The Consumer Financial Protection Bureau wants to extend its watchdog powers to cover digital wallets and payment apps run by nonbank companies like Apple, Google, PayPal and Block.

The bureau proposed a new rule on Tuesday that would subject large companies — those that process more than five million financial transactions per year — to the same supervisory examinations the bureau conducts on banks and credit unions. About 17 companies would be subject to the rule, according to a bureau official.

“Payment systems are critical infrastructure for our economy,” said Rohit Chopra, the C.F.P.B. director. “Today’s rule would crack down on one avenue for regulatory arbitrage by ensuring large technology firms and other nonbank payments companies are subjected to appropriate oversight.”

Mr. Chopra has been open about his desire to apply greater regulatory scrutiny to large technology companies. Last month, he warned about the “surveillance and censorship” that such companies can impose on consumers’ financial transactions, citing the wealth of personal details that can be gleaned from the payment trail recorded by apps like PayPal’s Venmo and Block’s Cash App.

A September report from the bureau spotlighted the ways Apple and Google use their dominance as mobile phone makers to steer customers toward their own tap-to-pay digital wallet products.

Consumers moved $893 billion through payment services last year — including digital wallets, payment apps and Zelle, a system owned by a consortium of banks — according to an estimate cited by the consumer bureau, and keep billions of dollars stored in those apps. Americans have been slower than consumers in other countries to adopt digital payments, but the pandemic sharply accelerated their use.

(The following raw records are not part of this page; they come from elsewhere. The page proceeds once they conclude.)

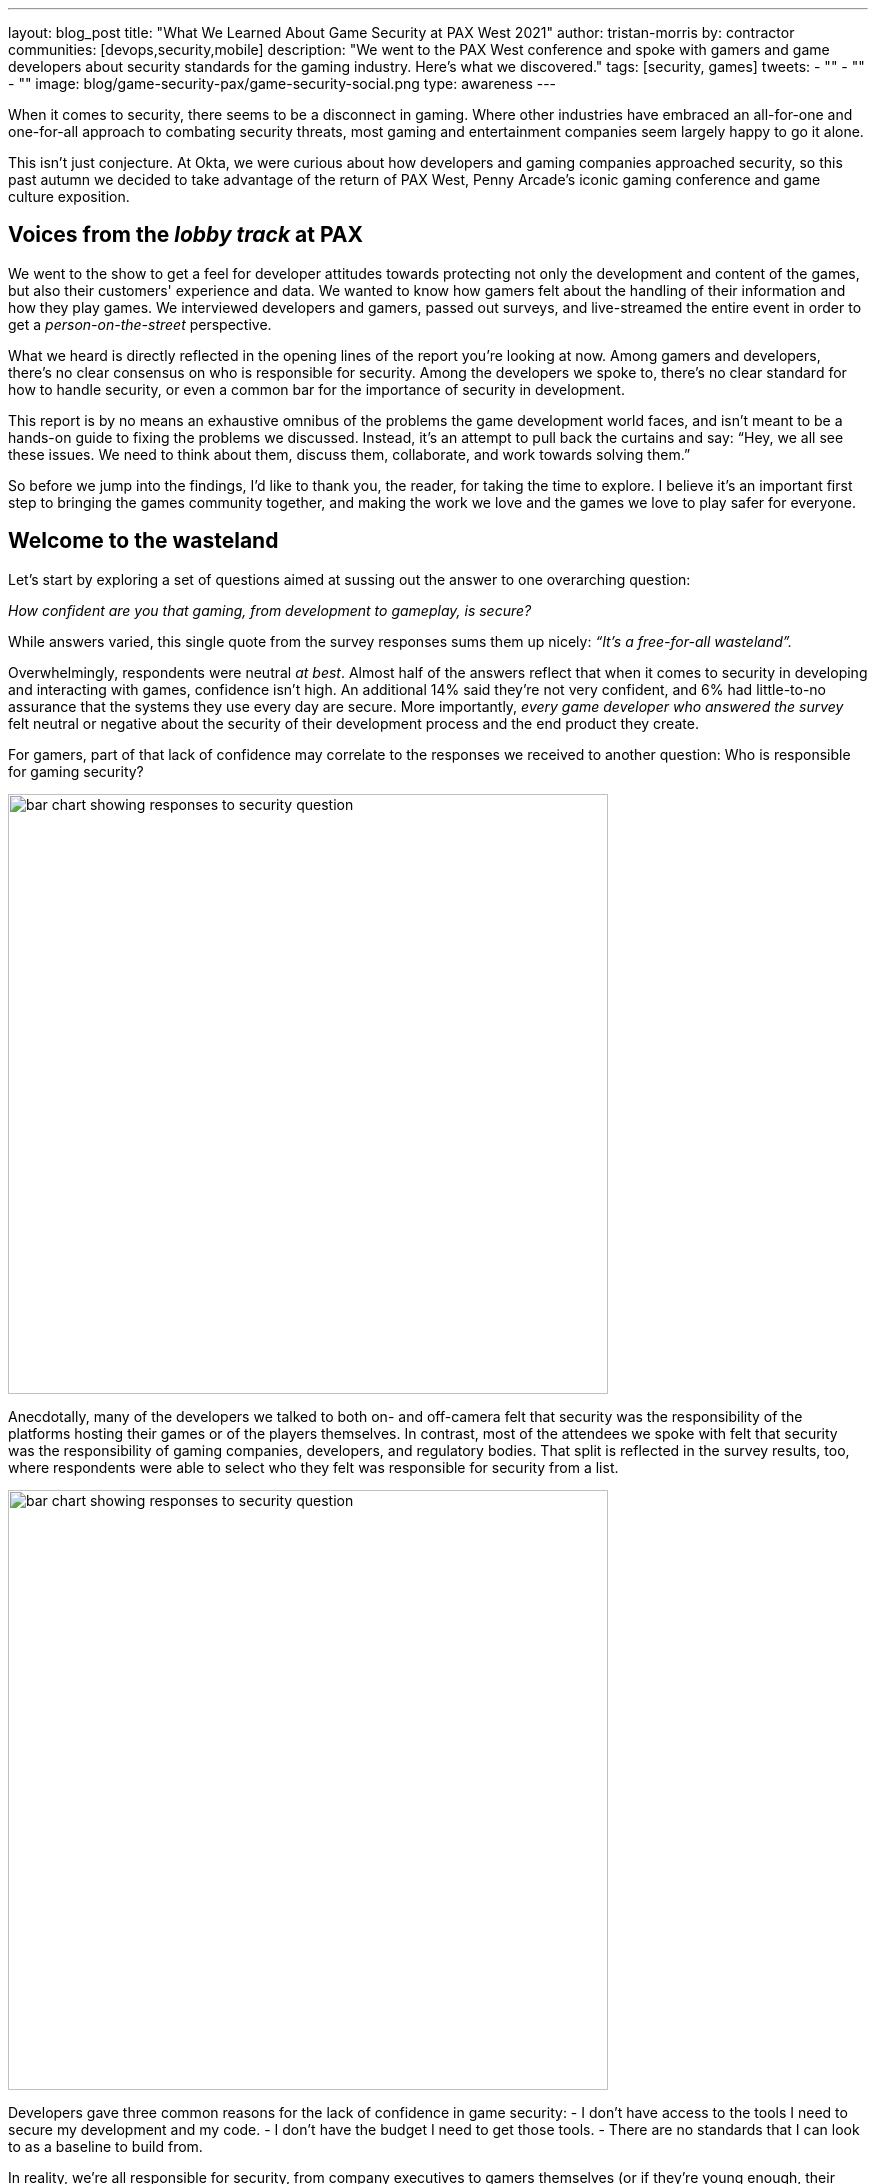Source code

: ---
layout: blog_post
title: "What We Learned About Game Security at PAX West 2021"
author: tristan-morris
by: contractor
communities: [devops,security,mobile]
description: "We went to the PAX West conference and spoke with gamers and game developers about security standards for the gaming industry. Here's what we discovered."
tags: [security, games]
tweets:
- ""
- ""
- ""
image: blog/game-security-pax/game-security-social.png
type: awareness
---

:page-liquid:

When it comes to security, there seems to be a disconnect in gaming. Where other industries have embraced an all-for-one and one-for-all approach to combating security threats, most gaming and entertainment companies seem largely happy to go it alone.

This isn’t just conjecture. At Okta, we were curious about how developers and gaming companies approached security, so this past autumn we decided to take advantage of the return of PAX West, Penny Arcade’s iconic gaming conference and game culture exposition.

== Voices from the _lobby track_ at PAX

We went to the show to get a feel for developer attitudes towards protecting not only the development and content of the games, but also their customers' experience and data. We wanted to know how gamers felt about the handling of their information and how they play games. We interviewed developers and gamers, passed out surveys, and live-streamed the entire event in order to get a _person-on-the-street_ perspective.

What we heard is directly reflected in the opening lines of the report you’re looking at now. Among gamers and developers, there’s no clear consensus on who is responsible for security. Among the developers we spoke to, there’s no clear standard for how to handle security, or even a common bar for the importance of security in development.

This report is by no means an exhaustive omnibus of the problems the game development world faces, and isn’t meant to be a hands-on guide to fixing the problems we discussed. Instead, it's an attempt to pull back the curtains and say: “Hey, we all see these issues. We need to think about them, discuss them, collaborate, and work towards solving them.”

So before we jump into the findings, I'd like to thank you, the reader, for taking the time to explore. I believe it's an important first step to bringing the games community together, and making the work we love and the games we love to play safer for everyone.

== Welcome to the wasteland

Let’s start by exploring a set of questions aimed at sussing out the answer to one overarching question:

_How confident are you that gaming, from development to gameplay, is secure?_

While answers varied, this single quote from the survey responses sums them up nicely: _“It’s a free-for-all wasteland”._

Overwhelmingly, respondents were neutral _at best_. Almost half of the answers reflect that when it comes to security in developing and interacting with games, confidence isn’t high. An additional 14% said they’re not very confident, and 6% had little-to-no assurance that the systems they use every day are secure. More importantly, _every game developer who answered the survey_ felt neutral or negative about the security of their development process and the end product they create.

For gamers, part of that lack of confidence may correlate to the responses we received to another question: Who is responsible for gaming security?

image::{% asset_path 'blog/game-security-pax/confidence-question.png' %}[alt=bar chart showing responses to security question,width=600,align=center]

Anecdotally, many of the developers we talked to both on- and off-camera felt that security was the responsibility of the platforms hosting their games or of the players themselves. In contrast, most of the attendees we spoke with felt that security was the responsibility of gaming companies, developers, and regulatory bodies. That split is reflected in the survey results, too, where respondents were able to select who they felt was responsible for security from a list.

image::{% asset_path 'blog/game-security-pax/responsible-question.png' %}[alt=bar chart showing responses to security question,width=600,align=center]

Developers gave three common reasons for the lack of confidence in game security:
- I don’t have access to the tools I need to secure my development and my code.
- I don’t have the budget I need to get those tools.
- There are no standards that I can look to as a baseline to build from.

In reality, we’re all responsible for security, from company executives to gamers themselves (or if they’re young enough, their legal guardians). According to our survey data, and validated by our conversations on the ground, both producers and consumers (players) of games are concerned about a lack of control, an ongoing lack of security, and little consensus on how to address these issues.

[quote, Gamer]
____
As a gamer you have to put a lot of trust into the developers and publishers because there is limited control by gamers
____

[quote, Game Developer]
____
I feel like there's not a whole lot I can control on my end if someone picks a bad password for their account
____

A key takeaway: It's a little bleak out there in the gaming ecosystem. No one is happy with the way things are right now. Gamers know there’s only so much they can do on their end to secure their data. They’re frustrated by a lack of common standards for accessing the games they play, and they’re scared of throwing their personal information into a dark well of EULAs that leave them with little to no recourse if something goes wrong. From their perspective as builders, developers too are frustrated by the lack of standards, from authentication and security methodology to common toolsets.

== Steps to secure the future of gaming

In the end, our findings from PAX West this year suggest that everyone is feeling the pain, and looking to others for the solution. Game developers and players alike would benefit from an open discussion of the security features and standards the industry aims to evaluate and implement. Here at Okta, we care deeply about security and identity. With this report, we'd like to jumpstart a dialogue, and engage all industry participants in a conversation around making gaming better and more secure for everyone.

.Info Graphic - Click to open full PDF
image::{% asset_path 'blog/game-security-pax/info-graphic-thumbnail.jpg' %}[alt=Thumbnail of PDF info graphic, align=center, link="{% asset_path 'game-security-pax/info-graphic.pdf' %}"]

If game security is on your mind, we'd love to hear from you in the comments below. Let's continue the exploration, and collaborate to increase security for all players in the gaming ecosystem.

Keep in touch with the OktaDev team and our various activities by following us on all or any of our social channels: You can find us on https://twitter.com/oktadev[Twitter], https://www.linkedin.com/company/oktadev/[LinkedIn], https://www.youtube.com/c/OktaDev/[YouTube] or https://www.twitch.tv/oktadev[Twitch]. We'd love to hear from you.
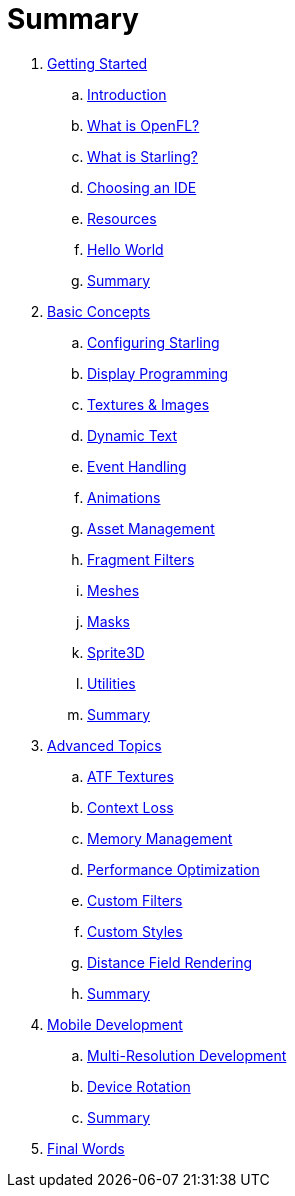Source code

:= Summary

. link:getting-started/index.adoc[Getting Started]
.. link:getting-started/introduction.adoc[Introduction]
.. link:getting-started/what-is-openfl.adoc[What is OpenFL?]
.. link:getting-started/what-is-starling.adoc[What is Starling?]
.. link:getting-started/choosing-an-ide.adoc[Choosing an IDE]
.. link:getting-started/resources.adoc[Resources]
.. link:getting-started/hello-world.adoc[Hello World]
.. link:getting-started/summary.adoc[Summary]
. link:basic-concepts/index.adoc[Basic Concepts]
.. link:basic-concepts/configuring-starling.adoc[Configuring Starling]
.. link:basic-concepts/display-programming.adoc[Display Programming]
.. link:basic-concepts/textures-and-images.adoc[Textures & Images]
.. link:basic-concepts/dynamic-text.adoc[Dynamic Text]
.. link:basic-concepts/event-handling.adoc[Event Handling]
.. link:basic-concepts/animations.adoc[Animations]
.. link:basic-concepts/asset-management.adoc[Asset Management]
.. link:basic-concepts/fragment-filters.adoc[Fragment Filters]
.. link:basic-concepts/meshes.adoc[Meshes]
.. link:basic-concepts/masks.adoc[Masks]
.. link:basic-concepts/sprite3d.adoc[Sprite3D]
.. link:basic-concepts/utilities.adoc[Utilities]
.. link:basic-concepts/summary.adoc[Summary]
. link:advanced-topics/index.adoc[Advanced Topics]
.. link:advanced-topics/atf-textures.adoc[ATF Textures]
.. link:advanced-topics/context-loss.adoc[Context Loss]
.. link:advanced-topics/memory-management.adoc[Memory Management]
.. link:advanced-topics/performance-optimization.adoc[Performance Optimization]
.. link:advanced-topics/custom-filters.adoc[Custom Filters]
.. link:advanced-topics/custom-styles.adoc[Custom Styles]
.. link:advanced-topics/distance-field-rendering.adoc[Distance Field Rendering]
.. link:advanced-topics/summary.adoc[Summary]
. link:mobile-development/index.adoc[Mobile Development]
.. link:mobile-development/multi-resolution-development.adoc[Multi-Resolution Development]
.. link:mobile-development/device-rotation.adoc[Device Rotation]
.. link:mobile-development/summary.adoc[Summary]
. link:final-words.adoc[Final Words]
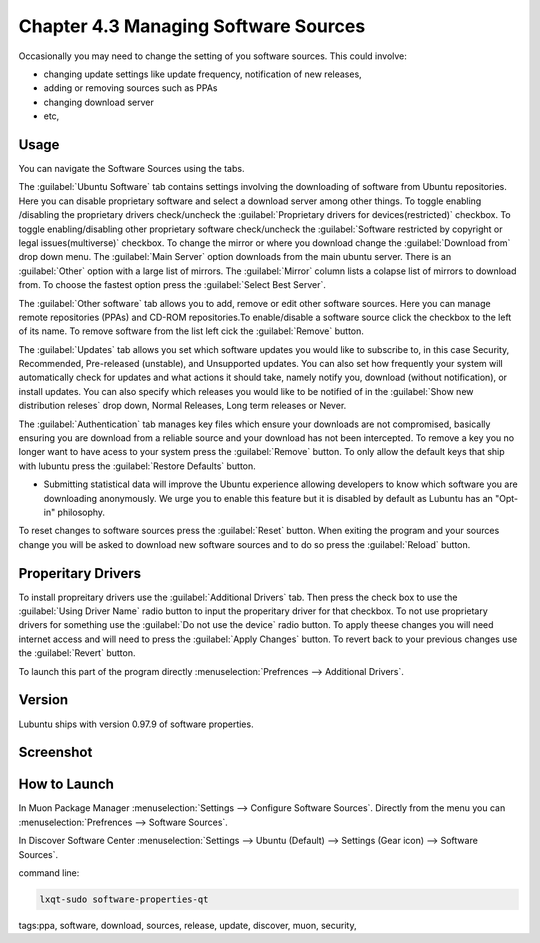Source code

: Chapter 4.3 Managing Software Sources
============================================


Occasionally you may need to change the setting of you software sources. This could involve: 

-   changing update settings like update frequency, notification of new releases,
-   adding or removing sources such as PPAs
-   changing download server
-   etc,


Usage
------

You can navigate the Software Sources using the tabs.

The :guilabel:`Ubuntu Software` tab contains settings involving the downloading of software from Ubuntu repositories. Here you can disable proprietary software and select a download server among other things. To toggle enabling /disabling the proprietary drivers check/uncheck the :guilabel:`Proprietary drivers for devices(restricted)` checkbox. To toggle enabling/disabling other proprietary software check/uncheck the :guilabel:`Software restricted by copyright or legal issues(multiverse)` checkbox. To change the mirror or where you download change the :guilabel:`Download from` drop down menu. The :guilabel:`Main Server` option downloads from the main ubuntu server. There is an :guilabel:`Other` option with a large list of mirrors. The :guilabel:`Mirror` column lists a colapse list of mirrors to download from. To choose the fastest option press the :guilabel:`Select Best Server`.

The :guilabel:`Other software` tab allows you to add, remove or edit other software sources.  Here you can manage remote repositories (PPAs) and CD-ROM repositories.To enable/disable a software source click the checkbox to the left of its name. To remove software from the list left cick the :guilabel:`Remove` button. 

The :guilabel:`Updates` tab allows you set which software updates you would like to subscribe to, in this case Security, Recommended, Pre-released (unstable), and Unsupported updates. You can also set how frequently your system will automatically check for updates and what actions it should take, namely notify you, download (without notification), or install updates. You can also specify which releases you would like to be notified of in the :guilabel:`Show new distribution releses` drop down, Normal Releases, Long term releases or Never.

The :guilabel:`Authentication` tab manages key files which ensure your downloads are not compromised, basically ensuring you are download from a reliable source and your download has not been intercepted. To remove a key you no longer want to have acess to your system press the :guilabel:`Remove` button. To only allow the default keys that ship with lubuntu press the :guilabel:`Restore Defaults` button.

-   Submitting statistical data will improve the Ubuntu experience allowing developers to know which software you are downloading anonymously. We urge you to enable this feature but it is disabled by default as Lubuntu has an "Opt-in" philosophy.

To reset changes to software sources press the :guilabel:`Reset` button. When exiting the program and your sources change you will be asked to download new software sources and to do so press the :guilabel:`Reload` button. 

Properitary Drivers
-------------------
To install propreitary drivers use the :guilabel:`Additional Drivers` tab. Then press the check box to use the :guilabel:`Using Driver Name` radio button to input the properitary driver for that checkbox. To not use proprietary drivers for something use the :guilabel:`Do not use the device` radio button. To apply theese changes you will need internet access and will need to press the :guilabel:`Apply Changes` button. To revert back to your previous changes use the :guilabel:`Revert` button. 

To launch this part of the program directly :menuselection:`Prefrences --> Additional Drivers`.

Version
-------
Lubuntu ships with version 0.97.9 of software properties. 

Screenshot
--------------
.. image:: software_sources.png

How to Launch
-------------

In Muon Package Manager :menuselection:`Settings --> Configure Software Sources`. Directly from the menu you can :menuselection:`Prefrences --> Software Sources`.


In Discover Software Center :menuselection:`Settings --> Ubuntu (Default) --> Settings (Gear icon) --> Software Sources`.

command line:   

.. code:: 

    lxqt-sudo software-properties-qt

tags:ppa, software, download, sources, release, update, discover, muon, security,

Nearly 56 million shoppers made an in-store purchase with Apple Pay — the most popular mobile payment service in the United States — this past April, according to the consumer bureau. Starbucks’ digital app and Google Pay, the next most widely used retail payment apps, trail behind Apple.

The consumer bureau already has enforcement powers over digital payment companies because it regulates electronic fund transfers, but adding supervisory oversight would significantly expand its visibility into the operations of the market’s largest operators.

The public can comment on the proposal until at least January. After that, the agency can move to finalize the regulations.